DOCUMENT SECTION =>
━━━

New York City Skyline

Food, then shenanigans.

You sit down at a restaurant with a few friends. It’s a gorgeous evening and you’ve gone out to eat before the rest of the night’s activities. You’re talking and laughing together when your server comes over and takes your order. Later, the meal comes out, and everything tastes great.

The meal goes well, but with a little hitch: your drink tasted a little off, and you asked for it to be fixed – which your server did with no fuss. But all in all, the meal goes well. You leave happy and tip appropriately.

So where’s the problem? There is none. You were perfect.

I love you.

A lot of conscientious people seem to get the idea that any complaint is a bad thing. Not true. Your concerns are your server’s concerns. And if it came out wrong, it’s your server’s job to fix it. Do you feel like a bother when you ask a mechanic to fix your car?

━━━

DATASET RECORDS =>
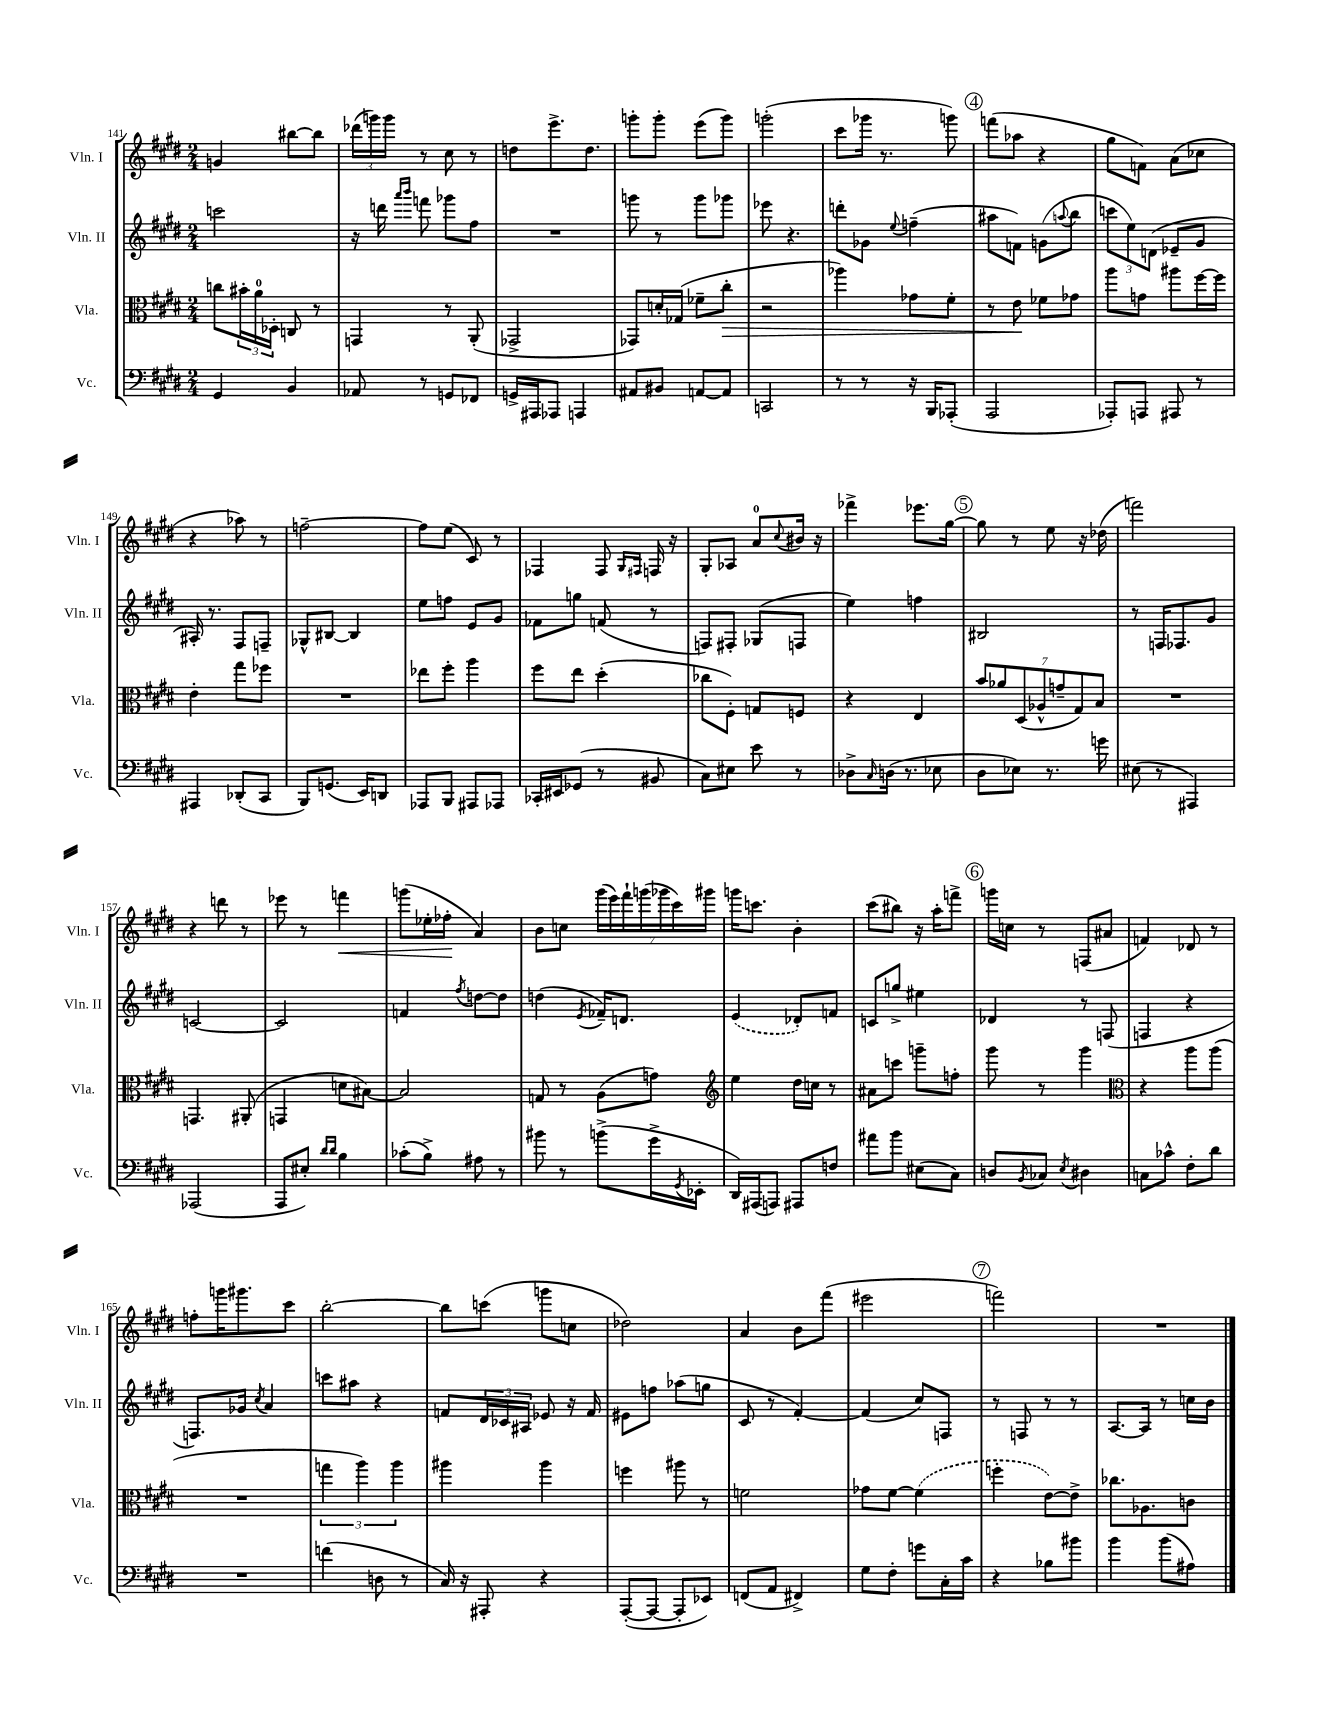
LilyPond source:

<<
\new StaffGroup <<
\new Staff = "s0" \with { instrumentName = "Vln. I" shortInstrumentName = "Vln. I" } {
    \clef treble \key e \major \numericTimeSignature \time 2/4
    g'4 bis''8~ bis''8 |
    \tuplet 3/2 { des'''16( g'''16) g'''16 } r8 cis''8 r8 |
    d''8 e'''8.-> d''8. |
    g'''8-. g'''8-. e'''8( g'''8) |
    g'''2-.( |
    cis'''8 ges'''16 r8. g'''8) |
    \mark \markup { \circle "4" } f'''8( aes''8 r4 |
    gis''8 f'8) a'8( ces''8 |
    r4 aes''8) r8 |
    f''2~-- |
    f''8 e''8( cis'8) r8 |
    fes4 fes8 \grace { gis16 fis16 } f16 r16 |
    gis8-. aes8 a'8-0 \appoggiatura { cis''8 } bis'16 r16 |
    fes'''4-> ees'''8. gis''16~ |
    \mark \markup { \circle "5" } gis''8 r8 e''8 r16 des''16( |
    f'''2) |
    r4 d'''8 r8 |
    ees'''8 r8 f'''4\< |
    g'''8( ees''16-. fes''16-.\! a'4) |
    b'8 c''8 \tuplet 7/4 { gis'''16( e'''16) fis'''16-! g'''16( ges'''16 cis'''16) gis'''16 } |
    g'''16 c'''8. b'4-. |
    cis'''8( bis''8) r16 a''16-. f'''8-> |
    \mark \markup { \circle "6" } g'''16 c''16 r8 f8( ais'8 |
    f'4) des'8 r8 |
    f''8-. g'''16 gis'''8. cis'''8 |
    b''2~-. |
    b''8 c'''8( g'''8 c''8 |
    des''2) |
    a'4 b'8 fis'''8( |
    eis'''2 |
    \mark \markup { \circle "7" } f'''2) |
    R2 \bar "|." |
}
\new Staff = "s1" \with { instrumentName = "Vln. II" shortInstrumentName = "Vln. II" } {
    \clef treble \key e \major \numericTimeSignature \time 2/4
    c'''2 |
    r16 d'''16 \grace { a'''16 b'''16 } f'''8 ges'''8 fis''8 |
    R2 |
    g'''8 r8 g'''8 ges'''8 |
    ees'''8 r4. |
    d'''8-. ges'8 \appoggiatura { e''8 } f''4--( |
    \mark \markup { \circle "4" } ais''8 f'8) g'8( \appoggiatura { a''8 } b''8 |
    \tuplet 3/2 { c'''8 e''8) d'8( } ees'8-- gis'8 |
    ais16-.) r8. fis8 f8-- |
    ges8-^ bis8~ bis4 |
    e''8 f''8 e'8 gis'8 |
    fes'8 g''8 f'8( r8 |
    f8) fis8-. ges8( f8 |
    e''4) f''4 |
    \mark \markup { \circle "5" } bis2 |
    r8 f16 fes8. gis'8 |
    c'2~ |
    c'2 |
    f'4 \acciaccatura { fis''8 } d''8~ d''8 |
    d''4( \acciaccatura { e'8 } fes'16--) d'8. |
    \once \slurDashed e'4( des'8-.) f'8 |
    c'8 g''8-> eis''4 |
    \mark \markup { \circle "6" } des'4 r8 f8( |
    f4 r4 |
    f8.) ges'16 \acciaccatura { cis''8 } a'4 |
    c'''8 ais''8 r4 |
    f'8 \tuplet 3/2 { dis'16 ces'16 ais16 } ees'8 r16 f'16 |
    eis'8 f''8 aes''8( g''8 |
    cis'8 r8 fis'4~-.) |
    fis'4( cis''8) f8 |
    \mark \markup { \circle "7" } r8 f8 r8 r8 |
    a8.~ a16 r8 c''16 b'16 \bar "|." |
}
\new Staff = "s2" \with { instrumentName = "Vla." shortInstrumentName = "Vla." } {
    \clef alto \key e \major \numericTimeSignature \time 2/4
    c''8 \tuplet 3/2 { bis'16-. a'16-0 des16-. } c8 r8 |
    g,4 r8 a,8-.( |
    ges,2-> |
    ges,8) d'16-. ges16( fes'8-- cis''8-.\> |
    r2 |
    aes''4) ges'8 fis'8-. |
    \mark \markup { \circle "4" } r8 e'8\! fes'8 ges'8 |
    a''8 g'8 ais''8 fis''16~ fis''16 |
    e'4-. gis''8 fes''8 |
    R2 |
    ees''8 fis''8-. a''4 |
    fis''8 e''8 dis''4-.( |
    ces''8 fis8-.) g8 f8 |
    r4 e4 |
    \mark \markup { \circle "5" } \tuplet 7/4 { b'8 aes'8 dis8( aes8-^ g'8-- gis8) b8 } |
    R2 |
    g,4. ais,8-.( |
    g,4 d'8 bis8~) |
    bis2 |
    g8 r8 a8( g'8) |
    \clef treble e''4 dis''16 c''16 r8 |
    ais'8 c'''8 g'''8-- f''8-. |
    \mark \markup { \circle "6" } gis'''8 r8 gis'''4 |
    \clef alto r4 a''8 a''8( |
    R2 |
    \tuplet 3/2 { g''4 a''4) a''4 } |
    ais''4 ais''4 |
    f''4 ais''8 r8 |
    f'2 |
    ges'8 fis'8~ \once \slurDashed fis'4( |
    \mark \markup { \circle "7" } f''4-. e'8~) e'8-> |
    ces''8. aes8. c'8 \bar "|." |
}
\new Staff = "s3" \with { instrumentName = "Vc." shortInstrumentName = "Vc." } {
    \clef bass \key e \major \numericTimeSignature \time 2/4
    gis,4 b,4 |
    aes,8 r8 g,8 fes,8 |
    g,16-> ais,,16 aes,,8 a,,4 |
    ais,8 bis,8 a,8~ a,8 |
    c,2 |
    r8 r8 r16 b,,16 aes,,8-.( |
    \mark \markup { \circle "4" } a,,2 |
    aes,,8-.) a,,8 ais,,8 r8 |
    ais,,4 des,8-.( cis,8 |
    b,,8) g,8.( e,16) d,8 |
    aes,,8 b,,8 ais,,8 aes,,8 |
    ces,16-. eis,16 ges,8( r8 bis,8 |
    cis8) eis8 e'8 r8 |
    des8-> \grace { cis16 } d16( r8. ees8 |
    \mark \markup { \circle "5" } dis8 ees8) r8. g'16 |
    eis8( r8 ais,,4) |
    aes,,2( |
    a,,8 eis8-.) \grace { dis'16 dis'16 } b4 |
    ces'8-.( b8->) ais8 r8 |
    bis'8 r8 b'8->( gis'16-> \acciaccatura { gis,8 } ees,16-. |
    dis,16) ais,,16( a,,8) ais,,8 f8 |
    ais'8 b'8 eis8( cis8) |
    \mark \markup { \circle "6" } d8 \acciaccatura { b,8 } ces8 \acciaccatura { e8 } dis4 |
    c8 ces'8-^ fis8-. dis'8 |
    R2 |
    f'4( d8 r8 |
    cis16) r16 ais,,8-. r4 |
    a,,8~-.( a,,8~ a,,8-. ees,8) |
    f,8( a,8 fis,4->) |
    gis8 fis8-. g'8 cis16-. cis'16 |
    \mark \markup { \circle "7" } r4 bes8 bis'8 |
    b'4 b'8( ais8) \bar "|." |
}
>>
>>
\layout { \context { \Score currentBarNumber = #141 } }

━━━

YOUR TASKS =>
A. List every sentence of four words or fewer in the body of the post on complaining to restaurant servers.
B. Write the next part of the post on complaining to restaurant servers, picking up after its final sentence.

EXERCISE ANSWERS =>
A.
Food, then shenanigans.
So where’s the problem?
There is none.
You were perfect.
I love you.
Not true.

B.
If you tried something new and didn’t like it, we can tweak it or just get you something else. If you’re steak isn’t cooked well enough, tell us, and we’ll get it to your desired level of dead. If the guests next to you are loud and obnoxious, let me know and I’ll go tell them about our wonderful outdoor patio seating.

And even more importantly, it is too often that I bring food out and find out that there is an allergy that someone didn’t want to bother me with. The menu description never states everything that’s in a dish; don’t make any assumptions about what’s in the food – just ask. Allergies matter, and you feeling sick certainly isn’t helping either of us.

As a matter of fact, anything that makes you even slightly unhappy isn’t helping either of us. So while it may seem cheesy, the most important thing you can do when going to a restaurant is be happy. As long as you’ve got that down, your server won’t mind doing whatever you need.

Happy people. I love them.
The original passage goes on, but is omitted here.